Learning Representations without Compositional Assumptions
This work addresses representation learning for real-world tabular datasets with complex dependencies, offering a novel approach to capture localized information, though it appears incremental as it builds on multi-view frameworks.
The paper tackles unsupervised representation learning on multi-view tabular data by addressing the limitation of traditional methods that assume globally shared factors, proposing LEGATO, a hierarchical graph autoencoder that learns feature set dependencies through a latent graph, resulting in superior downstream performance.

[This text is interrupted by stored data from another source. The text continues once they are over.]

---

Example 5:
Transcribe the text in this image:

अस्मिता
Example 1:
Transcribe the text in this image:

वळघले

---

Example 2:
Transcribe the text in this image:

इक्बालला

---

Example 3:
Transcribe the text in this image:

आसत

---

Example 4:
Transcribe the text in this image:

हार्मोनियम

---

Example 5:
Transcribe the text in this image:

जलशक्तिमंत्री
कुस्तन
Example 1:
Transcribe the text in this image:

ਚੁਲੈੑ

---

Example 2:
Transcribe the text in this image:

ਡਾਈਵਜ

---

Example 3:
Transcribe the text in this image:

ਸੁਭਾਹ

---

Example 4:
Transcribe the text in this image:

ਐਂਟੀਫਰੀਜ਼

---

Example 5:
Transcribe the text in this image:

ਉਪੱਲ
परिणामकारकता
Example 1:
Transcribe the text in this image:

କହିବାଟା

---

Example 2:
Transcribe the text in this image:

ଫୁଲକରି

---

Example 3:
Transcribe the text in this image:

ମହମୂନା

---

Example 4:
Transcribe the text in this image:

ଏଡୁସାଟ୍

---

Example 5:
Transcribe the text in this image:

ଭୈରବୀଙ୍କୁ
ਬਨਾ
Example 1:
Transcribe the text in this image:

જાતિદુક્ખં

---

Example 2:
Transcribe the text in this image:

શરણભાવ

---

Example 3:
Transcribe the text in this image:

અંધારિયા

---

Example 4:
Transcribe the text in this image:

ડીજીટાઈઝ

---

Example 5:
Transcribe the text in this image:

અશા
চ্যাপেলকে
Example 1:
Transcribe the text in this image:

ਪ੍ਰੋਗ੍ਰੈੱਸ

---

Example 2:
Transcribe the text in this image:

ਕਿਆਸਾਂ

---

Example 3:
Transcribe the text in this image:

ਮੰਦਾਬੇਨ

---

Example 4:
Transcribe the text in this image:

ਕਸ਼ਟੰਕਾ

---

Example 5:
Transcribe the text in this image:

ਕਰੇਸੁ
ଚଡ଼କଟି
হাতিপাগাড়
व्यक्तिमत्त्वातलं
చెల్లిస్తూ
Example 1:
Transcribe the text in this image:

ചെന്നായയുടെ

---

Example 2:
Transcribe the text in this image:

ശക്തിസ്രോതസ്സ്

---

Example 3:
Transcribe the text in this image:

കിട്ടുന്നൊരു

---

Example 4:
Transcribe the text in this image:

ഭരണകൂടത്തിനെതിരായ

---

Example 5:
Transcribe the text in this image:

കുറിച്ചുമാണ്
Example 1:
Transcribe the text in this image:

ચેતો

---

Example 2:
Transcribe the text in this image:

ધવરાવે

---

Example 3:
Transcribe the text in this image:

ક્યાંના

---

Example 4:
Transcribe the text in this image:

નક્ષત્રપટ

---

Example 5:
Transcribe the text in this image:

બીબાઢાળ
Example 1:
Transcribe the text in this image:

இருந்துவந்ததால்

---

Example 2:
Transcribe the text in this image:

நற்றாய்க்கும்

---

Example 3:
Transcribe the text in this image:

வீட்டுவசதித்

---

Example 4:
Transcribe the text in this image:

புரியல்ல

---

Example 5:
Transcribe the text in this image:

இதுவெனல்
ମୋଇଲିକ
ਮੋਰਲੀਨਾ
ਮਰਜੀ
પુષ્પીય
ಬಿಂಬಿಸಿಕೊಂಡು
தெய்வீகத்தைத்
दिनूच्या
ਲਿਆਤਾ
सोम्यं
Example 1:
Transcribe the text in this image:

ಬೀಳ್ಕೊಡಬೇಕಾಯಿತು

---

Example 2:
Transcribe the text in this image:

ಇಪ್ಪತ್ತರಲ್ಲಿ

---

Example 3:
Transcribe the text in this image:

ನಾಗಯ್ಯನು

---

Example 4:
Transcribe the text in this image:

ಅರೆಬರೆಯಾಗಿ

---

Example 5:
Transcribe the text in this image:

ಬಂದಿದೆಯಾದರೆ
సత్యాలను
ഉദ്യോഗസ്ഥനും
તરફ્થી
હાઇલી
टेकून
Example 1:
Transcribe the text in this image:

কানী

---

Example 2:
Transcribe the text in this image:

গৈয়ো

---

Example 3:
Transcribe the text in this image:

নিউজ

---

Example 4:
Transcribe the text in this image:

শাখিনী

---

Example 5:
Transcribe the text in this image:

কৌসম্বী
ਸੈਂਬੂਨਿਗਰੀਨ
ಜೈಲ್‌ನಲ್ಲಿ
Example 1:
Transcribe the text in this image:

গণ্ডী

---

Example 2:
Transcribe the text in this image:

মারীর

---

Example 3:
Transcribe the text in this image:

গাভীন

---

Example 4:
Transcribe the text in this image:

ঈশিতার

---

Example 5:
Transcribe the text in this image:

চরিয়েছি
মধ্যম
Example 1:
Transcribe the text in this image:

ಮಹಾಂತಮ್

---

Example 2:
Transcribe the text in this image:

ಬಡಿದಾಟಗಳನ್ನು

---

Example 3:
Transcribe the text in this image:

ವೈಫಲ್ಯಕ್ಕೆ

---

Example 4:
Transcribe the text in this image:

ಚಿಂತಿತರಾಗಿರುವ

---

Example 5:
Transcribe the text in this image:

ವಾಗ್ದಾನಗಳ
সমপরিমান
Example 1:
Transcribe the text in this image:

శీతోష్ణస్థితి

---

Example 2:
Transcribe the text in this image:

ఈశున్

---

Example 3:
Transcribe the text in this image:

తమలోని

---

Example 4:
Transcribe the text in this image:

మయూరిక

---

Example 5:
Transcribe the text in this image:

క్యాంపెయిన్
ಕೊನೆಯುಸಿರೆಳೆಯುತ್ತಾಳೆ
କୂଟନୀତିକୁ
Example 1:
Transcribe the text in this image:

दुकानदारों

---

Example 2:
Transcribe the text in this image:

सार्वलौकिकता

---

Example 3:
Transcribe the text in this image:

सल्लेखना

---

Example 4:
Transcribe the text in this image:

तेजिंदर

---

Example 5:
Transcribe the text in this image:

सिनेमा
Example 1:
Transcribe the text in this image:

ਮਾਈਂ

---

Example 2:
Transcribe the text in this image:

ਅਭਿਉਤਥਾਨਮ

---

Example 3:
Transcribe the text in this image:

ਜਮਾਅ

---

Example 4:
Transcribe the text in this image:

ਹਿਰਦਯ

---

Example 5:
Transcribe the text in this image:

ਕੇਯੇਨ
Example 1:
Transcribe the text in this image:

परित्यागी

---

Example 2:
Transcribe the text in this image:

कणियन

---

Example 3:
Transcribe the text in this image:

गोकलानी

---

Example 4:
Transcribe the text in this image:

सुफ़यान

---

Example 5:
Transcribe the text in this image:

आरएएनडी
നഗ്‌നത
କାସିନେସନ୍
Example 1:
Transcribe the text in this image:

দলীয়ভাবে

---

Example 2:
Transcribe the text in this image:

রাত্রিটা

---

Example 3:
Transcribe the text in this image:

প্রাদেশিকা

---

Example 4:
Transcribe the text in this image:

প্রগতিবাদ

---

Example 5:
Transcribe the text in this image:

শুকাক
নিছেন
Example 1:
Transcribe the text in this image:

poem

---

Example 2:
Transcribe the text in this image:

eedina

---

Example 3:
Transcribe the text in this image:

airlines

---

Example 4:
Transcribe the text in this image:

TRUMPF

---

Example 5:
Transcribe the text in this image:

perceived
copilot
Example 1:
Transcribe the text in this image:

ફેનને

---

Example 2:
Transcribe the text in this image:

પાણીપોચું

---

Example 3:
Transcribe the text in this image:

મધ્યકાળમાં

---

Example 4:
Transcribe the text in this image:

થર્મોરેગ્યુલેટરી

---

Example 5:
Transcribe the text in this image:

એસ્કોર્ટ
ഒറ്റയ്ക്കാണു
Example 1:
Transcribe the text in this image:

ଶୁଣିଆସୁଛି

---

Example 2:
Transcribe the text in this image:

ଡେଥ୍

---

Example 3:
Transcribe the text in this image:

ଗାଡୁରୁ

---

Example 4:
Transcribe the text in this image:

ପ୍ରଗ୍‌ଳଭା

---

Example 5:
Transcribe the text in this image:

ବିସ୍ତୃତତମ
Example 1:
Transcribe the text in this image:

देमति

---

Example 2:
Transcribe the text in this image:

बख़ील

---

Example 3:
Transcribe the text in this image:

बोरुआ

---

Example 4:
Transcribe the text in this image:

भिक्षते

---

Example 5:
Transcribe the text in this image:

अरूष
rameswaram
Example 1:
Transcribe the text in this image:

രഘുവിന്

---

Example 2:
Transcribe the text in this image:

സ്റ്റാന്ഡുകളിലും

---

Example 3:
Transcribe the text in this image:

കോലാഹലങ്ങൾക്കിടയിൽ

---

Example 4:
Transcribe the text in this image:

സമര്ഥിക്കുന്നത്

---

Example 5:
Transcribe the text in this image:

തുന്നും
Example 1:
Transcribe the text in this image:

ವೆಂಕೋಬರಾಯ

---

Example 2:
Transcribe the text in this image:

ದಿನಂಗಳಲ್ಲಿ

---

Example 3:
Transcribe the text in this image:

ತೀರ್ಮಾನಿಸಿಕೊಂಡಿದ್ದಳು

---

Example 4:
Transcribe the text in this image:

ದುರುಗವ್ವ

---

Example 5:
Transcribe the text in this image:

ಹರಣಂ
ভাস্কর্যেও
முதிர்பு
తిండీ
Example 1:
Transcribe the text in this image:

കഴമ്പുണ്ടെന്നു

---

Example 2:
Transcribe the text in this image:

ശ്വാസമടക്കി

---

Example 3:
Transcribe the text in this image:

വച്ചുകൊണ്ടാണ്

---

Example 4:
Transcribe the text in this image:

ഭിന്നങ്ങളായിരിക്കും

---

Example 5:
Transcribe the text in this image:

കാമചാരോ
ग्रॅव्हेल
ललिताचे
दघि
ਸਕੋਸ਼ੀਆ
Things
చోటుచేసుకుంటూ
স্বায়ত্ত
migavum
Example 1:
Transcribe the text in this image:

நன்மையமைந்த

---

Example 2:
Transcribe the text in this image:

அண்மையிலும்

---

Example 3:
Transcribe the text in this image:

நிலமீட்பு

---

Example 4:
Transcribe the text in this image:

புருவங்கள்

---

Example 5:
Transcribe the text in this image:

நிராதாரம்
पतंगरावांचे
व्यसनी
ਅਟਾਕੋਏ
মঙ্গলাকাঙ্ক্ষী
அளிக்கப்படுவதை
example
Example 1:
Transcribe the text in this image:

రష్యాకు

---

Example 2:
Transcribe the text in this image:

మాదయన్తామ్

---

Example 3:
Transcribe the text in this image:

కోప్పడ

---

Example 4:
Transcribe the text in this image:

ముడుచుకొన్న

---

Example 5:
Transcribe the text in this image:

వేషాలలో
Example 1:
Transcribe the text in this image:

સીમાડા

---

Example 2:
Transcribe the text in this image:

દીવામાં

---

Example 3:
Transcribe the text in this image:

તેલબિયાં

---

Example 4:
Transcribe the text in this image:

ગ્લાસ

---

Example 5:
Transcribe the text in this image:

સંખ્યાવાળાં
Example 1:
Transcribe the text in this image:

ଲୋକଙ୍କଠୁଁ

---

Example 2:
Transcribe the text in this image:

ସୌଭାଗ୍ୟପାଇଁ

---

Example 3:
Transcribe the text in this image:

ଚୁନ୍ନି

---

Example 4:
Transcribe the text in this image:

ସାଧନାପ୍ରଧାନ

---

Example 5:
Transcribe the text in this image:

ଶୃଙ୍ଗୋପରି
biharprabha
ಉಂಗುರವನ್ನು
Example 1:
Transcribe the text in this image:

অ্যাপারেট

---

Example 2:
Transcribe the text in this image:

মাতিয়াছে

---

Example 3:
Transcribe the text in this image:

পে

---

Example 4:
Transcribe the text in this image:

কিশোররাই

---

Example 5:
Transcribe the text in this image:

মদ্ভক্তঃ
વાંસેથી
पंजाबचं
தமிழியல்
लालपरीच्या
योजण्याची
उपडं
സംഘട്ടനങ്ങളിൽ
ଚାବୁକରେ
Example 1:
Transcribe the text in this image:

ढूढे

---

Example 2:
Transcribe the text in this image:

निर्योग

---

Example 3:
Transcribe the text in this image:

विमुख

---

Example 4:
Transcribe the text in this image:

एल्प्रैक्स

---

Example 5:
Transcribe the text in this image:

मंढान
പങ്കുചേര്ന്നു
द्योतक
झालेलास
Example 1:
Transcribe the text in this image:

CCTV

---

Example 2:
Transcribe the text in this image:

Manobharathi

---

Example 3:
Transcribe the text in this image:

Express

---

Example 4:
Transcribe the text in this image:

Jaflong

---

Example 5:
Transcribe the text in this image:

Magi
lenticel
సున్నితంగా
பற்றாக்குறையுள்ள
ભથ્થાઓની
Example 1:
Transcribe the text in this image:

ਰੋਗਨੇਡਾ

This paper addresses unsupervised representation learning on tabular data containing multiple views generated by distinct sources of measurement. Traditional methods, which tackle this problem using the multi-view framework, are constrained by predefined assumptions that assume feature sets share the same information and representations should learn globally shared factors. However, this assumption is not always valid for real-world tabular datasets with complex dependencies between feature sets, resulting in localized information that is harder to learn. To overcome this limitation, we propose a data-driven approach that learns feature set dependencies by representing feature sets as graph nodes and their relationships as learnable edges. Furthermore, we introduce LEGATO, a novel hierarchical graph autoencoder that learns a smaller, latent graph to aggregate information from multiple views dynamically. This approach results in latent graph components that specialize in capturing localized information from different regions of the input, leading to superior downstream performance.